Why was he calling? He should have been at home with his family, enjoying Christmas like any other normal human.
“What’s up?” Lennon asked.
“Where are you?” Connolly asked.
“Driving,” Lennon said. He kept one hand on the wheel, his eyes on the fog-covered road.
“I called Ladas Drive, they said you were due there.”
“I didn’t make it that far yet,” Lennon said, avoiding the truth. “The weather.”
“Well, something’s come up,” Connolly said. “I got a call from a mate, a constable I was paired with when I came out of Garnerville. He was one of the boys watching Paynter at the hospital.

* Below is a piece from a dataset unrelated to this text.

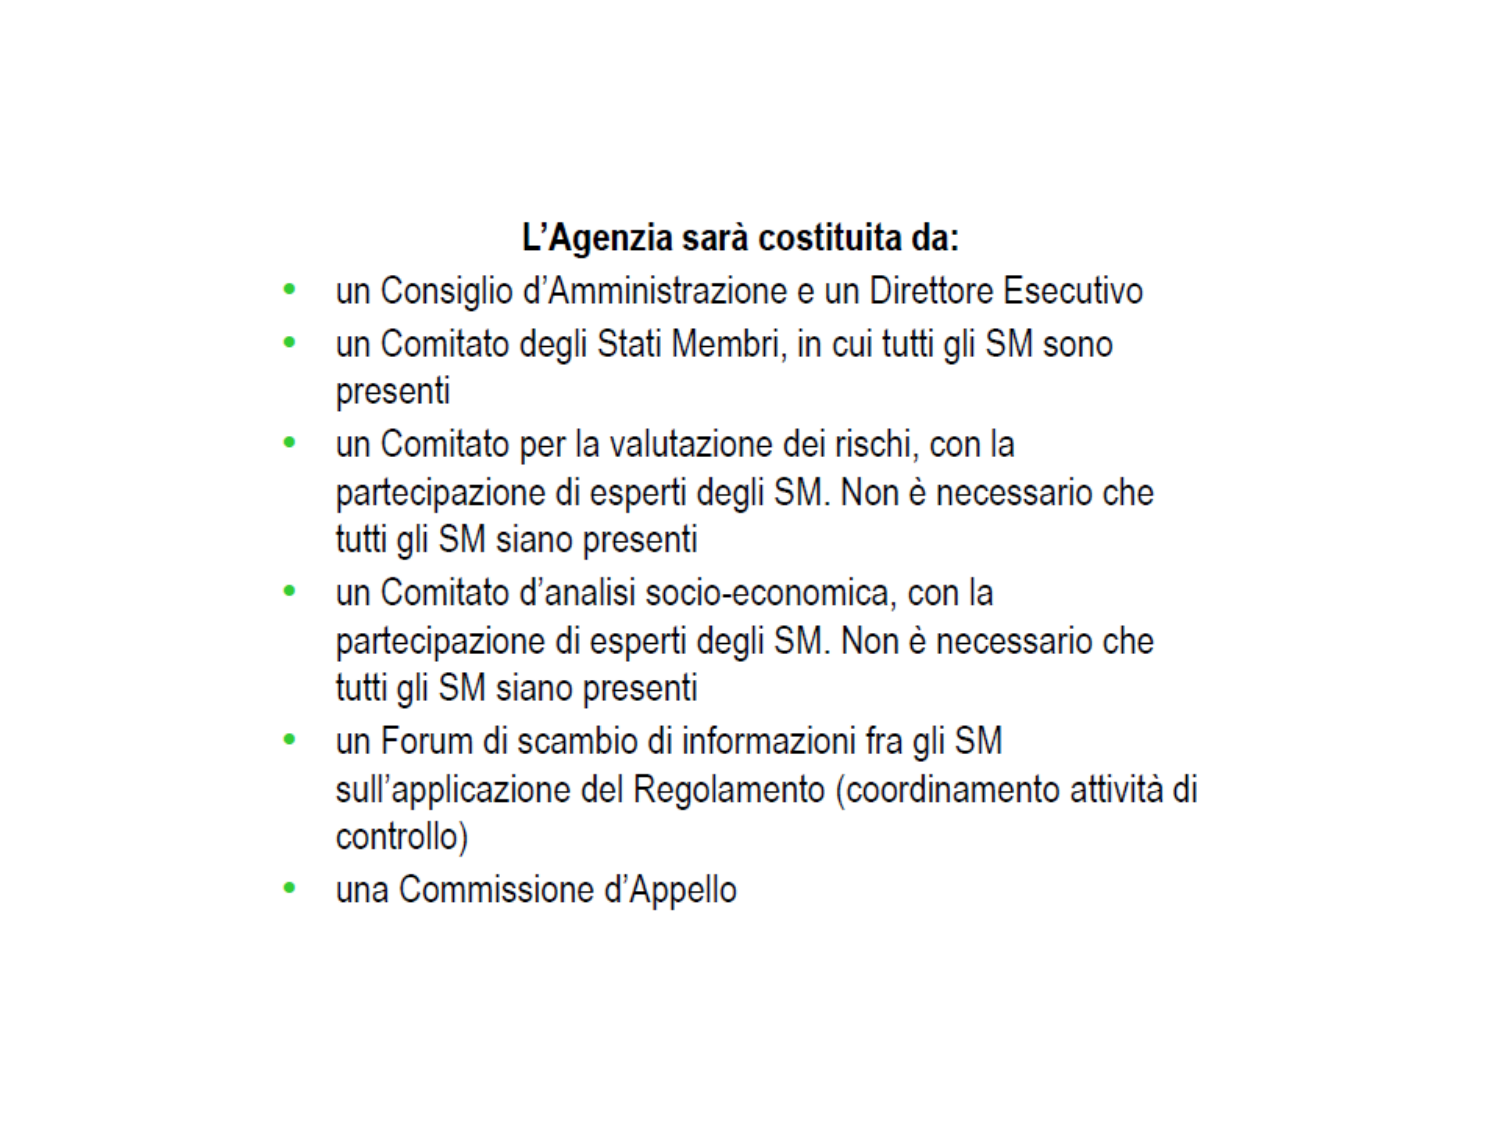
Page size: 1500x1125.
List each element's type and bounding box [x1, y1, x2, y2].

I thought you’d want to know what he said.”
“Go on,” Lennon said.
“Paynter committed suicide.”
Lennon eased the Audi to the side of the road, slowed to a halt, flicked his hazard lights on.
“How?” he asked.
“He faked a seizure,” Connolly said. “In the commotion, he managed to grab an officer’s Glock. There was a standoff for a minute or two, at least that’s what I was told, and they thought he was going to make a break for it.”
“But he didn’t,” Lennon said.
“No,” Connolly said. “He announced that he’d killed eight women, and had no regrets about it. Then he put the gun in his mouth and blew his brains out.”